PROBLEM
Please copy, without any changes, the lines of the material from the line containing "[280, 318, 332, 387]" through the line containing "Person wearing brown belt.", with both of those lines included.

[Source data]
============
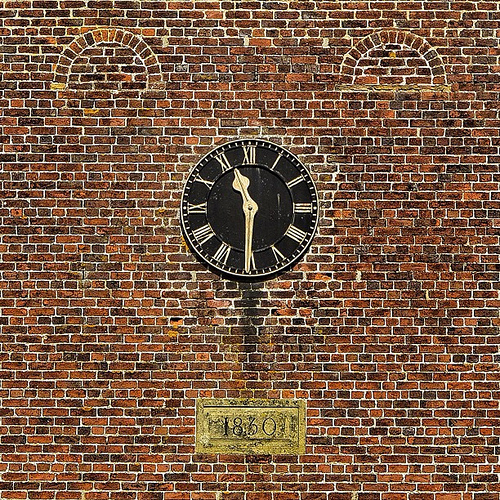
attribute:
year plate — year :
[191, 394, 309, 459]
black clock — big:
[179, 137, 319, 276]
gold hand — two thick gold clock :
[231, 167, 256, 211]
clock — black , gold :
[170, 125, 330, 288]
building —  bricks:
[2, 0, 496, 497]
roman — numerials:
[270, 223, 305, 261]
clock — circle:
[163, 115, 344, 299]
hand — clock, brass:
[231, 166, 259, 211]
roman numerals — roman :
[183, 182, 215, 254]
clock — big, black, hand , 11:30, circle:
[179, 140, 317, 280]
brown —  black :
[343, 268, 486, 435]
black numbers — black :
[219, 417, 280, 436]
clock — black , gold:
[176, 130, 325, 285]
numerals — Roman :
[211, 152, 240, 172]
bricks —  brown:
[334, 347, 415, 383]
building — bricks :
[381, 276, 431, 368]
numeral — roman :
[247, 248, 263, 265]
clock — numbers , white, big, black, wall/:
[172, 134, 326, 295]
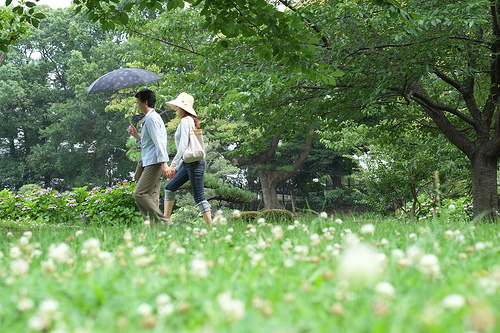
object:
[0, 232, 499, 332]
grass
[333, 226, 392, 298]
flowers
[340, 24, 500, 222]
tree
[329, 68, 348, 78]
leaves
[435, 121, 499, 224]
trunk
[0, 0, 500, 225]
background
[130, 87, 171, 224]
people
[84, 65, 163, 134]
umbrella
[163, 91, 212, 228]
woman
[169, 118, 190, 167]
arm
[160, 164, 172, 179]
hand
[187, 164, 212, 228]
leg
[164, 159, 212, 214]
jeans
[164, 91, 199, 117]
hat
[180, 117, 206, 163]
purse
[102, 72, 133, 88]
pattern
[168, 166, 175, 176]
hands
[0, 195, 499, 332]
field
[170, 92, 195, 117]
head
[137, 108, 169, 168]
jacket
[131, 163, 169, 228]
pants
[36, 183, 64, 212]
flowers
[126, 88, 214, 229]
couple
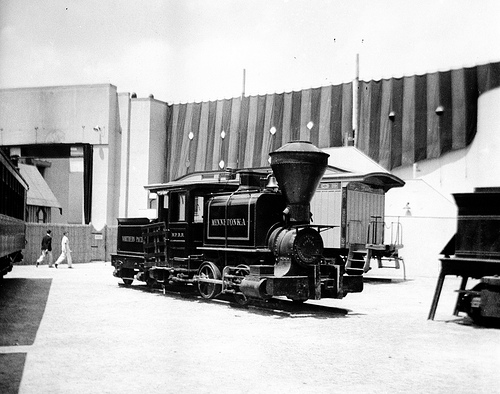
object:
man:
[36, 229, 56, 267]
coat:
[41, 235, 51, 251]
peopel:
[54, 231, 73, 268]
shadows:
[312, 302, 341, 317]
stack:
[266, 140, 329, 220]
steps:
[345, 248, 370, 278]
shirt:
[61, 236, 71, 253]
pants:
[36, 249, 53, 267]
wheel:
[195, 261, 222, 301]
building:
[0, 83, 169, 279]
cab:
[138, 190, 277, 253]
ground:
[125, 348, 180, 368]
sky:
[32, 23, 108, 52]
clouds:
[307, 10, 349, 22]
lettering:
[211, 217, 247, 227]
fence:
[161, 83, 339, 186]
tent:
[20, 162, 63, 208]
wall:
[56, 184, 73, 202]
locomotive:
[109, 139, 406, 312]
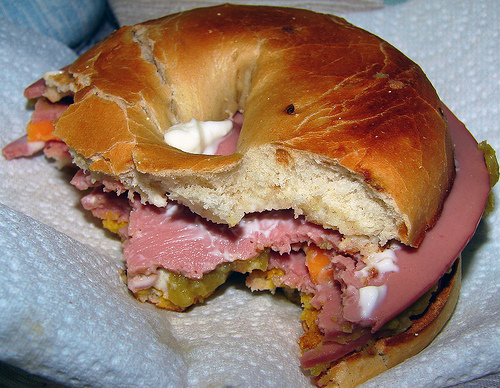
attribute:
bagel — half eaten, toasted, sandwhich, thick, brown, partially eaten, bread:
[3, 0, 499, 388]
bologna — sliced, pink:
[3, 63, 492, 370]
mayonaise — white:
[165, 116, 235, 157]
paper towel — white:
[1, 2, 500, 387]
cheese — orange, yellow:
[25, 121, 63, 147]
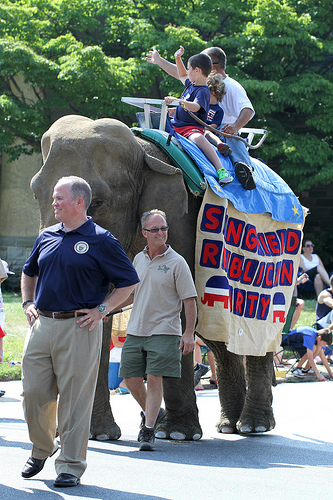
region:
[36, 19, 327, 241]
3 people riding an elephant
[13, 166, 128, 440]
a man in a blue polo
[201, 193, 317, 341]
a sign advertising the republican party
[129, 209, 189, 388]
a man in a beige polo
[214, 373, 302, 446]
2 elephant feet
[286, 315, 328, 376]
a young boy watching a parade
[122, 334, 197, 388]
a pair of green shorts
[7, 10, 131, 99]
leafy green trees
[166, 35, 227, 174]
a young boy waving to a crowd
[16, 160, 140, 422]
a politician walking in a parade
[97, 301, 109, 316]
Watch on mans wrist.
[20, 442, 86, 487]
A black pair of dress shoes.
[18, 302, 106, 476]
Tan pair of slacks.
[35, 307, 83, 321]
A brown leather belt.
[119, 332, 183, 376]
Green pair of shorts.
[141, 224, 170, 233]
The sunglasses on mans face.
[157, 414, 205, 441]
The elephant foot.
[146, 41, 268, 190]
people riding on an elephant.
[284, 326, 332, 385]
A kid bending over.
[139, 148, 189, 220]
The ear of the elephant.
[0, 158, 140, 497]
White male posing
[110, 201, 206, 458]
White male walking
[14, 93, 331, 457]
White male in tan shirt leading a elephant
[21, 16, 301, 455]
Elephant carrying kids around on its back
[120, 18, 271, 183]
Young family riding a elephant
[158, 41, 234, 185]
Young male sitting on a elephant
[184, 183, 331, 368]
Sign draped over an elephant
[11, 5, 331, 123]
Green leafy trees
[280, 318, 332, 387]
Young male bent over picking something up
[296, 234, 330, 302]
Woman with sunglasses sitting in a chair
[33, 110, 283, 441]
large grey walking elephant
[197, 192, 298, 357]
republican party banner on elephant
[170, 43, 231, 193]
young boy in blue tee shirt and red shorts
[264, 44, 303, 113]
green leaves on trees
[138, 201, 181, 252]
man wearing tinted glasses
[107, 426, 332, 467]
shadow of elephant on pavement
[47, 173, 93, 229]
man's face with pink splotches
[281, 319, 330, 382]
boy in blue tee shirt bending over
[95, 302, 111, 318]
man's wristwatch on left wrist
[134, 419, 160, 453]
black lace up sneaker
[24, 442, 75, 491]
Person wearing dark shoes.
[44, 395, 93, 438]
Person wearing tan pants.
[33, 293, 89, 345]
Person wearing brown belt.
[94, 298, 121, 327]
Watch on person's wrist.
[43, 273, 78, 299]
============
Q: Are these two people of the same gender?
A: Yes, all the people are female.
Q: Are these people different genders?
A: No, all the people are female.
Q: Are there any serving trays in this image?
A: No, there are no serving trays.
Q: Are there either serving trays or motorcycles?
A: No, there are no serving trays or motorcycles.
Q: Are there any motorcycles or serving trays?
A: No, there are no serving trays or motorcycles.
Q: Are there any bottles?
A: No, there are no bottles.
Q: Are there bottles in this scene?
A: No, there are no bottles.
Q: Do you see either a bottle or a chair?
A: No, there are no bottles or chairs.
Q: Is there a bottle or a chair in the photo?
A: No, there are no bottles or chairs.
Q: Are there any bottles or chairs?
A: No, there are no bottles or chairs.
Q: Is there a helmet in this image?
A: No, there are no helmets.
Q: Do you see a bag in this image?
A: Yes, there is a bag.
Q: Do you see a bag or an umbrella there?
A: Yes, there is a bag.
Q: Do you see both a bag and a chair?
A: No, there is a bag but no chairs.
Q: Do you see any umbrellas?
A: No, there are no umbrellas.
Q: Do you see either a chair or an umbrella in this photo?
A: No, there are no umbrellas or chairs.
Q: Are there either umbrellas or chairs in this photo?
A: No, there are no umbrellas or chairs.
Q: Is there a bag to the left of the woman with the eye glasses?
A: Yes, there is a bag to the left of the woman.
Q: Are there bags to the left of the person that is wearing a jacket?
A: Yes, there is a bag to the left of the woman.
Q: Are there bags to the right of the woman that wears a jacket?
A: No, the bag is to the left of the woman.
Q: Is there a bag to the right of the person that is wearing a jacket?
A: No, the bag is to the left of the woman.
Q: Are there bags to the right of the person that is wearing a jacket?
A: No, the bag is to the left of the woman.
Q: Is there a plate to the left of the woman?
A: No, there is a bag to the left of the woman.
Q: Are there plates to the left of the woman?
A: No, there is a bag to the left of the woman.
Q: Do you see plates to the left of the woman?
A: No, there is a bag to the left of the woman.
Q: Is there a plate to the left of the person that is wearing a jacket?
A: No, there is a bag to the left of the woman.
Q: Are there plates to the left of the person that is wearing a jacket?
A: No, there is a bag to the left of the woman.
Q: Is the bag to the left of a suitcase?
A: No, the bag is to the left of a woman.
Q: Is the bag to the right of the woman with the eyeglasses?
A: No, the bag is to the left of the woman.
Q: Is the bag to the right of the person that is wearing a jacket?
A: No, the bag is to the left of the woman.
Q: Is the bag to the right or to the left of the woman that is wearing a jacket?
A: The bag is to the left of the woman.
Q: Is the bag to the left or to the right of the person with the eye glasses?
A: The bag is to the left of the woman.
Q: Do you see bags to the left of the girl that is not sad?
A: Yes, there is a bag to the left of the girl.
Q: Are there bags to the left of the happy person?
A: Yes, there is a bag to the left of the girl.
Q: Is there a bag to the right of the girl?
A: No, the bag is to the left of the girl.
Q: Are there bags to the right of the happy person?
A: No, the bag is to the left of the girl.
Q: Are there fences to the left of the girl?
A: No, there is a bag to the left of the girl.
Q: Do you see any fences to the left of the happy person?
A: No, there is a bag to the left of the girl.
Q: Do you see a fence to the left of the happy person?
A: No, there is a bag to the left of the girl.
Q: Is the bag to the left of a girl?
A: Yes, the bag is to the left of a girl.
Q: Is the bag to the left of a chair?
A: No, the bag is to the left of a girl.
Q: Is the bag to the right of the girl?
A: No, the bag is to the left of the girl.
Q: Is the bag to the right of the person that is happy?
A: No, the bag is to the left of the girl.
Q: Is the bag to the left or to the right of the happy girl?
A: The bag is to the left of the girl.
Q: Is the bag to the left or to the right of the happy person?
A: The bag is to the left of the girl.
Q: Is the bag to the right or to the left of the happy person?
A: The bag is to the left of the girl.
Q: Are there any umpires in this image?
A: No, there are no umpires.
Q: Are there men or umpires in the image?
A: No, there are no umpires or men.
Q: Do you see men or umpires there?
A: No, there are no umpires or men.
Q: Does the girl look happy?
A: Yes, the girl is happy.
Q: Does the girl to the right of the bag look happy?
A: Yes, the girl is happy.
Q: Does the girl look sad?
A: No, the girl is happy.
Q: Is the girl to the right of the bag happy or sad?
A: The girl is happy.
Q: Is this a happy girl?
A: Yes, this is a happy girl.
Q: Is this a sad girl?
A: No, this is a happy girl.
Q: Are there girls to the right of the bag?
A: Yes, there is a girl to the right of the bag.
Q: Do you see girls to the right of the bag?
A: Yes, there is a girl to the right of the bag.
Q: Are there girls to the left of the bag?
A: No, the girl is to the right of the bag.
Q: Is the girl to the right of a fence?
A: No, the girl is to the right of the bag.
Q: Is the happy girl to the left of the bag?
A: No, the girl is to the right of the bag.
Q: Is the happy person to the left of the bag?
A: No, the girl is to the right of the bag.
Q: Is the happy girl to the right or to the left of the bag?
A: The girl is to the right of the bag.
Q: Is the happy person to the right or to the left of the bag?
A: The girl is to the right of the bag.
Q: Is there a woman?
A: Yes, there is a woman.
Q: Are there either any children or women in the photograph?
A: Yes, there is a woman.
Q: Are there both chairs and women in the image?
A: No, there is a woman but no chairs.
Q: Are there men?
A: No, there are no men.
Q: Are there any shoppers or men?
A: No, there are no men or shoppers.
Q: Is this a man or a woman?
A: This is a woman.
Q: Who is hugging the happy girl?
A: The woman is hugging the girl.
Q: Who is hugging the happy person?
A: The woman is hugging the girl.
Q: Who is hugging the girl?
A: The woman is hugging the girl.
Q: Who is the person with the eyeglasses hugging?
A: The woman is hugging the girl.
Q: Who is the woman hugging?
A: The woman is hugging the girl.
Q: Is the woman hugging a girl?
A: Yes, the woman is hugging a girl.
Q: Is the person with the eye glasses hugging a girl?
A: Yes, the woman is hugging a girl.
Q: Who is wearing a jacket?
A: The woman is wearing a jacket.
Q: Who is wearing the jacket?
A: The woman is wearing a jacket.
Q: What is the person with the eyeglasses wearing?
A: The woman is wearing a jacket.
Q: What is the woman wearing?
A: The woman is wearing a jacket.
============
ANSWER BELOW
[280, 318, 332, 387]
Young male bent over picking something up
[296, 234, 330, 302]
Woman with sunglasses sitting in a chair
[33, 110, 283, 441]
large grey walking elephant
[197, 192, 298, 357]
republican party banner on elephant
[170, 43, 231, 193]
young boy in blue tee shirt and red shorts
[264, 44, 303, 113]
green leaves on trees
[138, 201, 181, 252]
man wearing tinted glasses
[107, 426, 332, 467]
shadow of elephant on pavement
[47, 173, 93, 229]
man's face with pink splotches
[281, 319, 330, 382]
boy in blue tee shirt bending over
[95, 302, 111, 318]
man's wristwatch on left wrist
[134, 419, 160, 453]
black lace up sneaker
[24, 442, 75, 491]
Person wearing dark shoes.
[44, 395, 93, 438]
Person wearing tan pants.
[33, 293, 89, 345]
Person wearing brown belt.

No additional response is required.